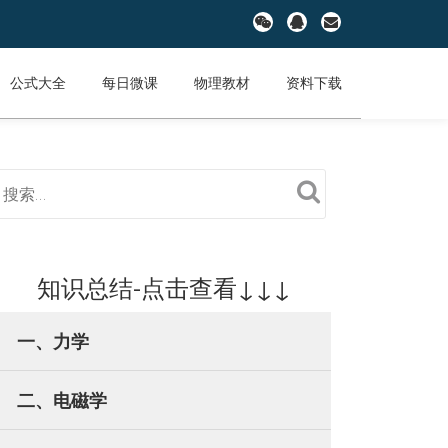
fa-
fa-
fa-
wechat
qq
envelope
公式大全
每日微课
物理教材
资料下载
知识总结-点击查看↓↓↓
一、力学
二、电磁学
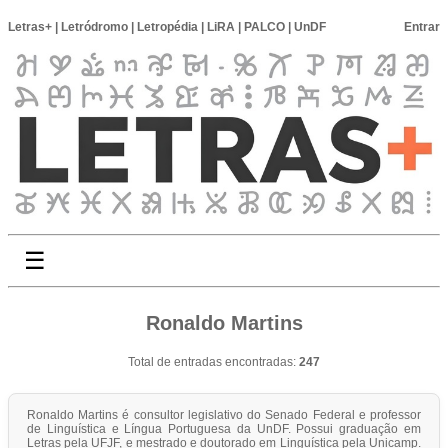
Letras+
|
Letródromo
|
Letropédia
|
LiRA
|
PALCO
|
UnDF
Entrar
☰
Ronaldo Martins
Total de entradas encontradas:
247
Ronaldo Martins é consultor legislativo do Senado Federal e professor
de Linguística e Língua Portuguesa da UnDF. Possui graduação em
Letras pela UFJF, e mestrado e doutorado em Linguística pela Unicamp.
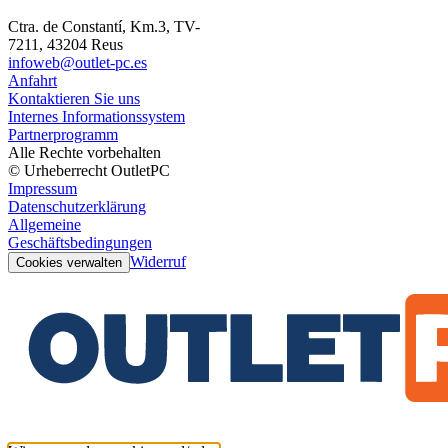
Ctra. de Constantí, Km.3, TV-
7211, 43204 Reus
infoweb@outlet-pc.es
Anfahrt
Kontaktieren Sie uns
Internes Informationssystem
Partnerprogramm
Alle Rechte vorbehalten
© Urheberrecht OutletPC
Impressum
Datenschutzerklärung
Allgemeine
Geschäftsbedingungen
Widerruf
Cookies verwalten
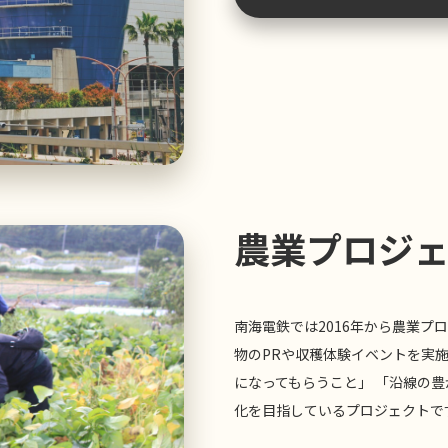
農業プロジ
南海電鉄では2016年から農業
物のPRや収穫体験イベントを実
になってもらうこと」 「沿線の
化を目指しているプロジェクトで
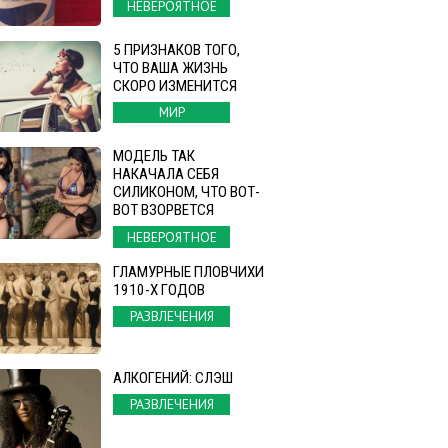
НЕВЕРОЯТНОЕ
5 ПРИЗНАКОВ ТОГО,
ЧТО ВАША ЖИЗНЬ
СКОРО ИЗМЕНИТСЯ
МИР
МОДЕЛЬ ТАК
НАКАЧАЛА СЕБЯ
СИЛИКОНОМ, ЧТО ВОТ-
ВОТ ВЗОРВЕТСЯ
НЕВЕРОЯТНОЕ
ГЛАМУРНЫЕ ПЛОВЧИХИ
1910-Х ГОДОВ
РАЗВЛЕЧЕНИЯ
АЛКОГЕНИЙ: СЛЭШ
РАЗВЛЕЧЕНИЯ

------------

▶ **WORK ITEM**
The pictures in the entries above should be left out; all else must be copied exactly.

▶ **TASK SOLUTION**
fa-
fa-
fa-
wechat
qq
envelope
公式大全
每日微课
物理教材
资料下载
知识总结-点击查看↓↓↓
一、力学
二、电磁学
Letras+
|
Letródromo
|
Letropédia
|
LiRA
|
PALCO
|
UnDF
Entrar
☰
Ronaldo Martins
Total de entradas encontradas:
247
Ronaldo Martins é consultor legislativo do Senado Federal e professor
de Linguística e Língua Portuguesa da UnDF. Possui graduação em
Letras pela UFJF, e mestrado e doutorado em Linguística pela Unicamp.
Ctra. de Constantí, Km.3, TV-
7211, 43204 Reus
infoweb@outlet-pc.es
Anfahrt
Kontaktieren Sie uns
Internes Informationssystem
Partnerprogramm
Alle Rechte vorbehalten
© Urheberrecht OutletPC
Impressum
Datenschutzerklärung
Allgemeine
Geschäftsbedingungen
Widerruf
Cookies verwalten
農業プロジ
南海電鉄では2016年から農業
物のPRや収穫体験イベントを実
になってもらうこと」 「沿線の
化を目指しているプロジェクトで
НЕВЕРОЯТНОЕ
5 ПРИЗНАКОВ ТОГО,
ЧТО ВАША ЖИЗНЬ
СКОРО ИЗМЕНИТСЯ
МИР
МОДЕЛЬ ТАК
НАКАЧАЛА СЕБЯ
СИЛИКОНОМ, ЧТО ВОТ-
ВОТ ВЗОРВЕТСЯ
НЕВЕРОЯТНОЕ
ГЛАМУРНЫЕ ПЛОВЧИХИ
1910-Х ГОДОВ
РАЗВЛЕЧЕНИЯ
АЛКОГЕНИЙ: СЛЭШ
РАЗВЛЕЧЕНИЯ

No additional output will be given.